▸ **TASK STATEMENT**:
Where a line of the following data contains the string "middle", include it in the tally. Report the total alone.

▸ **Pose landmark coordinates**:
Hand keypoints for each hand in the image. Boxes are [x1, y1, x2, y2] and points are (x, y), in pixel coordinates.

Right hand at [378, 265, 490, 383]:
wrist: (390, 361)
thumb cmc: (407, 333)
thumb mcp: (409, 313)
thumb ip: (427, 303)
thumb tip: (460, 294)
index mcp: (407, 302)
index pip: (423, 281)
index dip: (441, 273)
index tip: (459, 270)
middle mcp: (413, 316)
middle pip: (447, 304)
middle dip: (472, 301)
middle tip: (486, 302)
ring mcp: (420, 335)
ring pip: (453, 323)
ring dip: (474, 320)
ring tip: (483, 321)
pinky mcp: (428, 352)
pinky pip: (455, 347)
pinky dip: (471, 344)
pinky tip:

▸ **RESPONSE FOR THIS EXERCISE**:
4